Roger & Me (1989)
After seeing Michael Moore’s latest effort Where to Invade Next (see my review this issue), I was immediately reminded of his first effort, the playful but incisive documentary Roger & Me. Back in 1989 Moore was younger, slimmer, and not as overtly angry as he would later become.
The trademarks of Moore’s documentary style are all here…the humor, the extensive use of vintage footage, the sense of quiet outrage, and his unabashedly liberal point-of-view. Moore has no intention of being objective which calls into question whether Roger & Me is a true documentary.

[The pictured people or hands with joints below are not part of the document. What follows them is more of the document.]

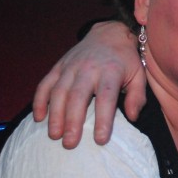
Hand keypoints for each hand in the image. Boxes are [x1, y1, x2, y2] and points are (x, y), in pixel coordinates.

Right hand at [33, 21, 145, 148]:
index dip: (103, 119)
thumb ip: (137, 96)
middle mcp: (89, 68)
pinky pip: (45, 83)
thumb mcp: (139, 75)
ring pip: (59, 91)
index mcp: (111, 71)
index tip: (100, 139)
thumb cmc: (125, 60)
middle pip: (78, 96)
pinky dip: (39, 100)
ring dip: (55, 114)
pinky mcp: (59, 66)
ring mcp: (70, 66)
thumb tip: (132, 117)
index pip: (106, 97)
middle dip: (72, 121)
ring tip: (54, 135)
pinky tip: (38, 118)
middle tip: (70, 143)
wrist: (109, 33)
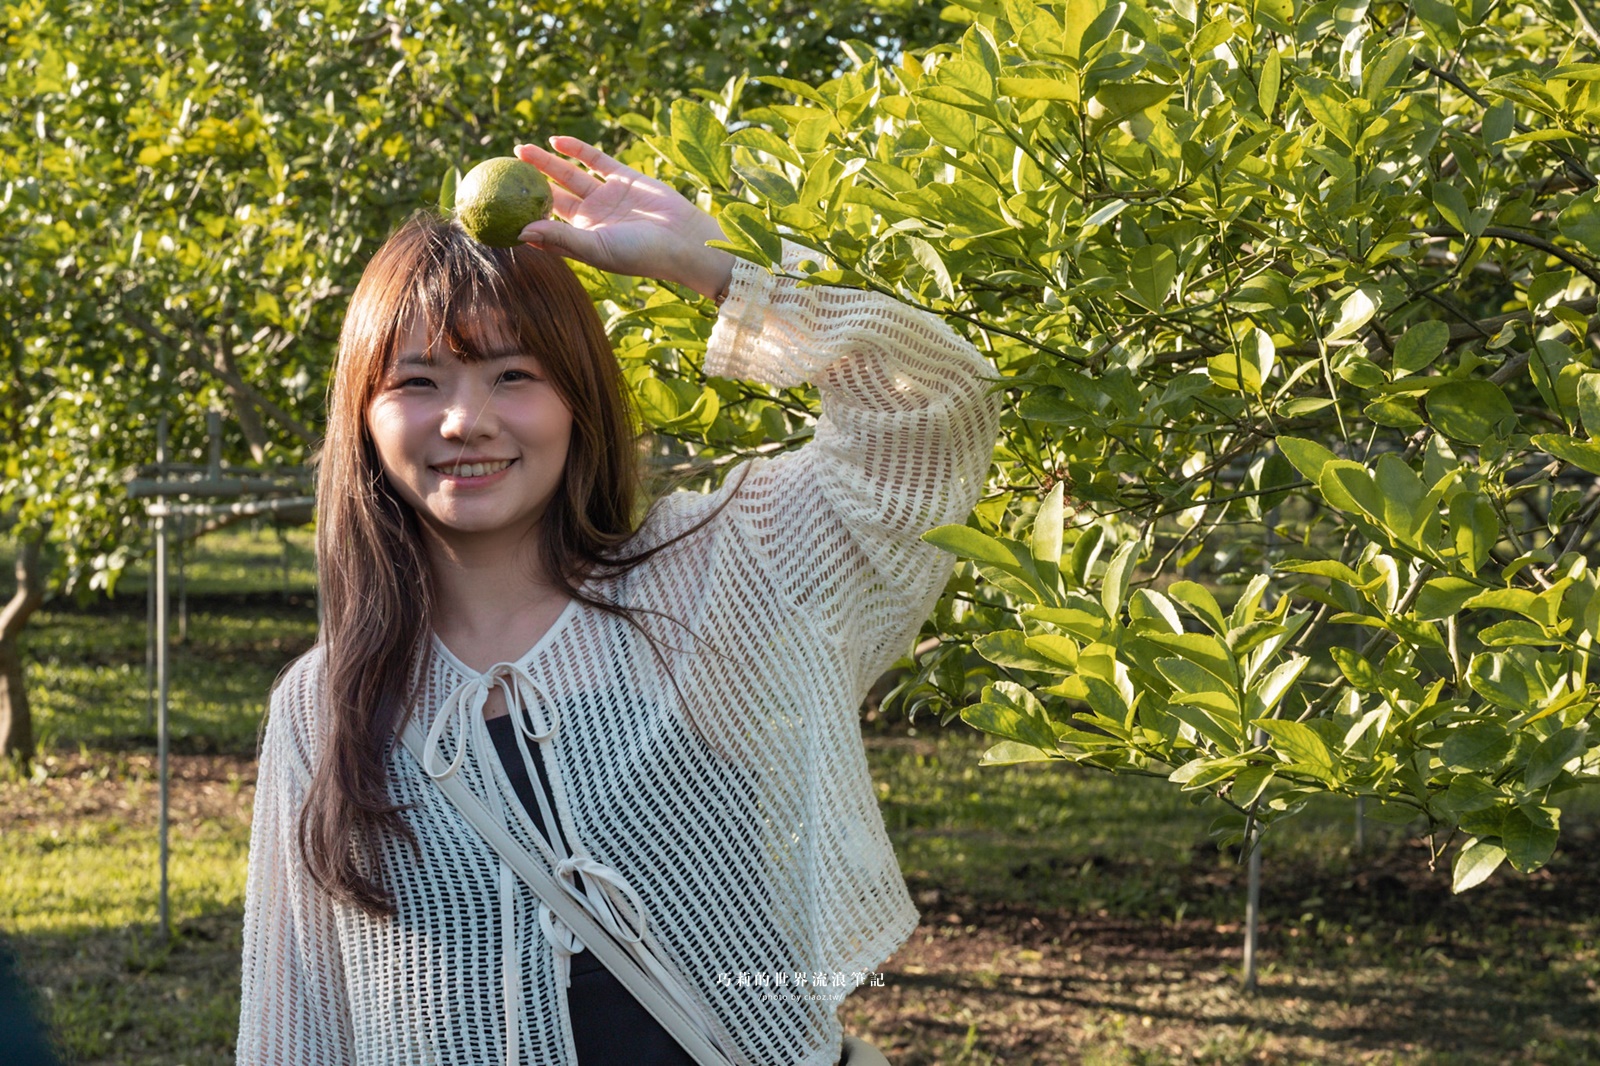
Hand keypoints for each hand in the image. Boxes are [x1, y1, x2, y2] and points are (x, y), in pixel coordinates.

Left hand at [514, 136, 733, 301]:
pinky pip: (596, 160)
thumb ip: (561, 238)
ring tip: (521, 150)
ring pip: (570, 176)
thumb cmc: (643, 254)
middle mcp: (593, 218)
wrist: (686, 241)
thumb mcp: (598, 249)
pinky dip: (576, 150)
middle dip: (528, 185)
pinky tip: (555, 141)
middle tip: (502, 170)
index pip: (546, 225)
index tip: (496, 205)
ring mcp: (608, 196)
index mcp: (583, 239)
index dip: (522, 215)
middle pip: (553, 197)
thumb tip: (520, 231)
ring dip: (546, 163)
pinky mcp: (625, 178)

Yes and no. The facts it presents are real and the footage is real it’s just manipulated by Moore to help achieve the points he wants to make. Using humor to criticize and illuminate is the classic definition of satire so what we have here is a “satirementary”. It may not have been pioneered by Michael Moore but no one does it better.
The topic is the closing of the General Motors auto plant in Moore’s hometown of Flint, Michigan (now sadly back in the news for a much more devastating reason). Moore sets out to interview the then head of General Motors, Roger Smith, about why the plant was closed. Along the way he makes several astute social and economic observations about the America of the 1980s.
Of course he never does interview Smith. That was never really the point. The point is to show how corporate profits are obtained at the expense of a loyal workforce and how greed is destroying working and middle class America. The vintage footage and the interviews with Miss Michigan (later Miss America 1988) and Bob Eubanks of The Dating Game expose the hypocrisy and the ignorance at work in the American mindset.
The most disturbing thing about Roger & Me is that it was made almost 30 years ago and that the things Moore shines a light on have only gotten worse. It may also explain why his later documentaries lost the playful tone that he uses here (and recovered in Where to Invade Next). If you want to see the seeds The Big Short in both style and content, this is where you start.
Spotlight (2015)
At press time the Academy Awards have not yet been handed out but my vote, among the nominees for Best Picture, is for Spotlight. Most people I know didn’t seem to think a movie about a group of journalists from the Boston Globe who expose the massive cover up of sexual abuse in the Catholic Church sounded like a fun night at the movies. Now available on DVD, I’m hoping more folks will take the time to watch this must-see movie.
The film centers around four investigative journalists who produce the “Spotlight” section of the Boston Globe. Michael Keaton plays Robby Robinson, the editor of the “Spotlight” team. Mark Ruffalo as Mike Rezendes, Rachel McAdams as Sacha Pfeiffer and Brian D’Arcy James as Matt Carroll round out his team, with John Slattery as Boston Globe publisher Ben Bradlee, Jr. When new editor, Marty Baron (Liev Schreiber) comes to the Globe by way of the New York Times and the Miami Herald, everyone anticipates a shakeup.
When Baron assigns the Spotlight crew a piece about a priest suspected of pedophilia they have their doubts (they are all lapsed or non-practicing Catholics) and they have their concerns; 53% of the Globes readership was Catholic and the church held (and holds) much power in Boston. But as the investigation unfolds it unearths a much bigger story – not just one priest but dozens and dozens. The magnitude of the investigation is lost on no one.
Watching journalists research and document their story is not typically riveting stuff, but here it’s fascinating. The Catholic Church’s sex abuse scandal is tough, tough subject to palate but here we can; the film handles a heinous situation with compassionate humanity. We know how the story ends, but somehow it’s still suspenseful. Ultimately Spotlight pulls off everything it sets out to do yet never failing to be deeply moving and compelling entertainment.
Director Tom McCarthy (Win Win, The Visitor) strikes all the right notes. The script is stunning. The pacing is perfect. The acting is amazing. There are no false steps, no weak links, and all of it feels so very real. Attention to details and subtle nuance give this film great life. It works on all levels. Even the hue of the film somehow feels like newspaper; don’t ask me to explain it, it just does.
In many ways Spotlight resembles All the President’s Men; a few tenacious print media reporters going up against a Goliath. It’s a brand of dogged journalism and integrity that is found in few places these days. Spotlight isn’t a message movie. It’s never preachy, but it effectively shines a spotlight on the societal importance of long format journalism and the search for truth.